## SOURCE MATERIAL

- Opening Delimiter -

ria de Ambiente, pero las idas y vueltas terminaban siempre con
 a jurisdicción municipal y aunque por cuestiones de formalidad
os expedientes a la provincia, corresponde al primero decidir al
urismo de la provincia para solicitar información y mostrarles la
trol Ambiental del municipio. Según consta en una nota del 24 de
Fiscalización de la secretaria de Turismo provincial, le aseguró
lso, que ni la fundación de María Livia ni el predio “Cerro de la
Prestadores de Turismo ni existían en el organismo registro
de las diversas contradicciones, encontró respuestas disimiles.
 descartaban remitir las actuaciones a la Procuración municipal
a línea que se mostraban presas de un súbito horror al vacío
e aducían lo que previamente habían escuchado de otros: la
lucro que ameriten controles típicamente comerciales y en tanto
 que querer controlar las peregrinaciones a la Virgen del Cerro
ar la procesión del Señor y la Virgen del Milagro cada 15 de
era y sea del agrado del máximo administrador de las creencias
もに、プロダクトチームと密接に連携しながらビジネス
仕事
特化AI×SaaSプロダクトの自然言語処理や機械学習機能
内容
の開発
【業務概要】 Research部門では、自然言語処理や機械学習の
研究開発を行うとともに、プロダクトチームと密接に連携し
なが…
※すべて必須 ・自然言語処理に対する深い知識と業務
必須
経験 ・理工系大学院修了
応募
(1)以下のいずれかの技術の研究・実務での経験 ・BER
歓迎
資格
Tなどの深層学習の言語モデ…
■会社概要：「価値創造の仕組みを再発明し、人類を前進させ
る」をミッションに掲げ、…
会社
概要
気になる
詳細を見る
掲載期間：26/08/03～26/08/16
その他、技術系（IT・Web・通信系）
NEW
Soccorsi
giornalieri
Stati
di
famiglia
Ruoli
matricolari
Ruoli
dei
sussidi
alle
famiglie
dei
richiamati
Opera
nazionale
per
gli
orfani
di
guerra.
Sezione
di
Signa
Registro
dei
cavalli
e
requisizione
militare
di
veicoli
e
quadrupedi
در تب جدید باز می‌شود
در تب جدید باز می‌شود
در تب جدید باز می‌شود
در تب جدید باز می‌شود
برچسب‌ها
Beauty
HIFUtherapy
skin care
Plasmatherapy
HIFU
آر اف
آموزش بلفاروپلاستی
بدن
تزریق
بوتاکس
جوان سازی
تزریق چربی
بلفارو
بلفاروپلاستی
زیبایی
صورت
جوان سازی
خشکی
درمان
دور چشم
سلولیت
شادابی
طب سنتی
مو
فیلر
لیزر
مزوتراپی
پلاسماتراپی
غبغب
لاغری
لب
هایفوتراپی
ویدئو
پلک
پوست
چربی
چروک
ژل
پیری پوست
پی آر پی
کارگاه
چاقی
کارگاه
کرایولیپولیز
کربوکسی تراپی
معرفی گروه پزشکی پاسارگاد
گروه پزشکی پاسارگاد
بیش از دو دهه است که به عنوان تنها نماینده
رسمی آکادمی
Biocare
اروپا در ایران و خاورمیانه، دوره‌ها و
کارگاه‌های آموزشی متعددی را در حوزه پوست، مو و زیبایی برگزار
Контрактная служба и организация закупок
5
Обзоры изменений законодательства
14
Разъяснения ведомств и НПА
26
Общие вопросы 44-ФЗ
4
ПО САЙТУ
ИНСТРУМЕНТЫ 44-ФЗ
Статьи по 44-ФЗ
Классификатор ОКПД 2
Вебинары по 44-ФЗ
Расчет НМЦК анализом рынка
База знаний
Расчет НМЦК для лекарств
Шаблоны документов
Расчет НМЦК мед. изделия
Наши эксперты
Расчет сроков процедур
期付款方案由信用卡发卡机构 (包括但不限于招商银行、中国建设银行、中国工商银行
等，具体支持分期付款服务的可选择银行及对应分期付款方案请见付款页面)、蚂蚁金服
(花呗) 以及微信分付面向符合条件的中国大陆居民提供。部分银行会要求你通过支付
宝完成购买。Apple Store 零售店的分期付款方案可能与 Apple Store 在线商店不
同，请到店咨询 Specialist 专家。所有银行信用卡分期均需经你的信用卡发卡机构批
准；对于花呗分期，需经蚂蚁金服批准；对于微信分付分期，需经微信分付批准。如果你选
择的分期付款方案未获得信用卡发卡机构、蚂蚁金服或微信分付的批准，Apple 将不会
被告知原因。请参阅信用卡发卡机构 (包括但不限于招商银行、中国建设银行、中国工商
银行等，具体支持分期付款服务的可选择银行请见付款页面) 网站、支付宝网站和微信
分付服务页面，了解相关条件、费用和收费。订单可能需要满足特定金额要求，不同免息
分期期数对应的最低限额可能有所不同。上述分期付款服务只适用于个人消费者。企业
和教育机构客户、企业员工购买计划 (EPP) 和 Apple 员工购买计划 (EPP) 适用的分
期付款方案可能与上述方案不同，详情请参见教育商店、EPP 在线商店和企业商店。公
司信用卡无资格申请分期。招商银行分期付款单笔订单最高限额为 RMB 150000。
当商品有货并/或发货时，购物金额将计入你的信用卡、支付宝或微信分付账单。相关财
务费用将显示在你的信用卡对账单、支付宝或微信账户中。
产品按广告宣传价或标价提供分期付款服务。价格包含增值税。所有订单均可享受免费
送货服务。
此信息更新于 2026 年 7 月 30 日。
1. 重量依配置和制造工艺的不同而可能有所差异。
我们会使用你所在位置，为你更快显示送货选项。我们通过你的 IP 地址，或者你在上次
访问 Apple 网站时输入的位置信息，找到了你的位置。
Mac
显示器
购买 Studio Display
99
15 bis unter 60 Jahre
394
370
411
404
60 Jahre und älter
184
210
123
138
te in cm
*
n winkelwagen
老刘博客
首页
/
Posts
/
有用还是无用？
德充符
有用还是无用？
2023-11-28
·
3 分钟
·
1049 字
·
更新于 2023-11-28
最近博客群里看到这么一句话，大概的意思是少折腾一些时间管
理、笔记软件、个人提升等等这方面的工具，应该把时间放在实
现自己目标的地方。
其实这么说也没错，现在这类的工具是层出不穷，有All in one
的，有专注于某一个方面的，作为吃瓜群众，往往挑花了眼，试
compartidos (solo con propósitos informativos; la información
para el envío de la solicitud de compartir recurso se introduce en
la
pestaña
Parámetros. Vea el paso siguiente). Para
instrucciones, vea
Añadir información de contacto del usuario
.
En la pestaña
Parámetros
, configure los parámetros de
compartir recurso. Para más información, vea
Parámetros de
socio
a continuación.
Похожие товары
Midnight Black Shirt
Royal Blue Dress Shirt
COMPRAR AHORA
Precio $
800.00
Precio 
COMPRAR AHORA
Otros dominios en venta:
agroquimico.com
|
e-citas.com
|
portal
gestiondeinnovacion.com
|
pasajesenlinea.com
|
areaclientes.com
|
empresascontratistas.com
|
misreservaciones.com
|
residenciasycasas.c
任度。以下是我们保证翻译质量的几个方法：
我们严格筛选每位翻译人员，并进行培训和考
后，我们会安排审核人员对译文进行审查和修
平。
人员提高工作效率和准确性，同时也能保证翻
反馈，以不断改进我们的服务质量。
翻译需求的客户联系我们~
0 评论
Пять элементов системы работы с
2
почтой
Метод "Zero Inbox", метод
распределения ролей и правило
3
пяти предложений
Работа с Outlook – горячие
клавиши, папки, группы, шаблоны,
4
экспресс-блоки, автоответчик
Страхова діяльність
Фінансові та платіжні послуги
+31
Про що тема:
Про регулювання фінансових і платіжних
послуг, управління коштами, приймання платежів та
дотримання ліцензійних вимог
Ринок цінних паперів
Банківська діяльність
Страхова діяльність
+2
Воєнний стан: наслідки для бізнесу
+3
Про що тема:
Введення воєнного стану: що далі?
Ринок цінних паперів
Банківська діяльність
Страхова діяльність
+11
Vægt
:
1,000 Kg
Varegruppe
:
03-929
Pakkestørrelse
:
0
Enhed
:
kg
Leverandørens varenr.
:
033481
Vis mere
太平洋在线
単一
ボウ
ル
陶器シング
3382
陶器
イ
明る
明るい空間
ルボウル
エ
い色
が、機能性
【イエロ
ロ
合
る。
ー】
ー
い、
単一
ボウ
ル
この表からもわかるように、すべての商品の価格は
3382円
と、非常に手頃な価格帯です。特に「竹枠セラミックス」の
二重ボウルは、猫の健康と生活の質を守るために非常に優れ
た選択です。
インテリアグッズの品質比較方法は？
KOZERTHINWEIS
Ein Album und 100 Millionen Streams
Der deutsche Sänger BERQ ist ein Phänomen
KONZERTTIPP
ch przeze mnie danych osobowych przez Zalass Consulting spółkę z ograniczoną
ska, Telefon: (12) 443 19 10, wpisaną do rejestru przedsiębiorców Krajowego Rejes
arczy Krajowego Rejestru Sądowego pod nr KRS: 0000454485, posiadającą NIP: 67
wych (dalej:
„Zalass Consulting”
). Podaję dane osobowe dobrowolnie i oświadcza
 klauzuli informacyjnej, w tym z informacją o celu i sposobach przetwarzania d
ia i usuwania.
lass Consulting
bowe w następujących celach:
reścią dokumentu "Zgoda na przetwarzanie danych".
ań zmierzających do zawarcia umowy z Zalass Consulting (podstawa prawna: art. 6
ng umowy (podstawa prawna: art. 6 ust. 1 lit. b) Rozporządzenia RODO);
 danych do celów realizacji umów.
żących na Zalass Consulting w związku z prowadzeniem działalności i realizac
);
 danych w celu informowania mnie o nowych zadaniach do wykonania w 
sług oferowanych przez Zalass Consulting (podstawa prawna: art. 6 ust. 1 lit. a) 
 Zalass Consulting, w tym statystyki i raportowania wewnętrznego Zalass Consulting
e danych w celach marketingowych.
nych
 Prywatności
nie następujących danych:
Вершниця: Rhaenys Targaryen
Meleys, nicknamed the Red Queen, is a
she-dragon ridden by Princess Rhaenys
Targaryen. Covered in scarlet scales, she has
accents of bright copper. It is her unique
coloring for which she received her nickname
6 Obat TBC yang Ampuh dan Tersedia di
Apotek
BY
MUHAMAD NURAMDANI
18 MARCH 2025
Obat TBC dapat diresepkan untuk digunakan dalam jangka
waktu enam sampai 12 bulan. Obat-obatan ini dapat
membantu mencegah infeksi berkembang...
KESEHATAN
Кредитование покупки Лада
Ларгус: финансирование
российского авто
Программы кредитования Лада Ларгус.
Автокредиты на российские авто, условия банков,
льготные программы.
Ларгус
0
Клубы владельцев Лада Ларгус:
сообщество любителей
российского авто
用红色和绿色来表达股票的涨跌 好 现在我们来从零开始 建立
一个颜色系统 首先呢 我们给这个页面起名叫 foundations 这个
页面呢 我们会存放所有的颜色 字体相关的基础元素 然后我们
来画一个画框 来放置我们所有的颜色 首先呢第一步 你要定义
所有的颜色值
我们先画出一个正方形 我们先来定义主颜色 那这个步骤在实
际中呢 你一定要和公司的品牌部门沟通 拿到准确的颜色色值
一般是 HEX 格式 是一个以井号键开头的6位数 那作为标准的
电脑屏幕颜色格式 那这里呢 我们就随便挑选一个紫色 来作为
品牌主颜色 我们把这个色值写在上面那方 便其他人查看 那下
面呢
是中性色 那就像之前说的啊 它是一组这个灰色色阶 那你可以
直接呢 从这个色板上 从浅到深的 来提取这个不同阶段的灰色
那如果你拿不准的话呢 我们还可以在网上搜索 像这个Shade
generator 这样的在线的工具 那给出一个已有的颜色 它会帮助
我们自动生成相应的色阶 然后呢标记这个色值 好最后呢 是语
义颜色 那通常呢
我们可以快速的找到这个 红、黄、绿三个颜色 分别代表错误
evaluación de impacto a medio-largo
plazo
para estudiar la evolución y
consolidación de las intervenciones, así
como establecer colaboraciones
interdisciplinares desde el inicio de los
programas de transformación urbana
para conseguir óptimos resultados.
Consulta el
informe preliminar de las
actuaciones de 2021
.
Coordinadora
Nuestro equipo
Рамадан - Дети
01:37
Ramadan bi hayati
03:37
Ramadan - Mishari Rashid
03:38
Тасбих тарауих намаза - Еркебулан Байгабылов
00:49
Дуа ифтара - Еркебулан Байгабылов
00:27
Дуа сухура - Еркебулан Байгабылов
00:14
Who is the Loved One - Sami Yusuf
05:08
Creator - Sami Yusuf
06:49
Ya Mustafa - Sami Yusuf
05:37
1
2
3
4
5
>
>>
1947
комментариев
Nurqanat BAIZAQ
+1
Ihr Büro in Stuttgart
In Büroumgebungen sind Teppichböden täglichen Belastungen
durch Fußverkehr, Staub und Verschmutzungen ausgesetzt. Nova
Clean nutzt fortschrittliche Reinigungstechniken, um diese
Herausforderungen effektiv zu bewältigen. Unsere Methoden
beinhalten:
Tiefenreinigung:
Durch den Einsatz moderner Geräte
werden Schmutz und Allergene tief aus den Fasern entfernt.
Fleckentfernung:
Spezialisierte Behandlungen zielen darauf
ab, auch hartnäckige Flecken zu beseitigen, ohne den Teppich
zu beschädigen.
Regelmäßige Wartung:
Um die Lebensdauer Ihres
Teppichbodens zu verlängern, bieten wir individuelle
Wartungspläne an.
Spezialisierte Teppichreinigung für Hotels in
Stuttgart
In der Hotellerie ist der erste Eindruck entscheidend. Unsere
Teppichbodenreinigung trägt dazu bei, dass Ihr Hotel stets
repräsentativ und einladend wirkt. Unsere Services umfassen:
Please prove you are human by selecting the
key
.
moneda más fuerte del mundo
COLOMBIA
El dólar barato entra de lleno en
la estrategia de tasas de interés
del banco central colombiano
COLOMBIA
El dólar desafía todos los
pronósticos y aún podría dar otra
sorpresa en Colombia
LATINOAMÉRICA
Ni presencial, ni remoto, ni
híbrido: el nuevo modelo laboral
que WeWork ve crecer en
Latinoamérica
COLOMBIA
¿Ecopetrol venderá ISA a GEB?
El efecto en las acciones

- Closing Delimiter -

## ASSIGNMENT
Search term "Krajowego": return each line of the data that contains it.

## YOUR RESPONSE
ska, Telefon: (12) 443 19 10, wpisaną do rejestru przedsiębiorców Krajowego Rejes
arczy Krajowego Rejestru Sądowego pod nr KRS: 0000454485, posiadającą NIP: 67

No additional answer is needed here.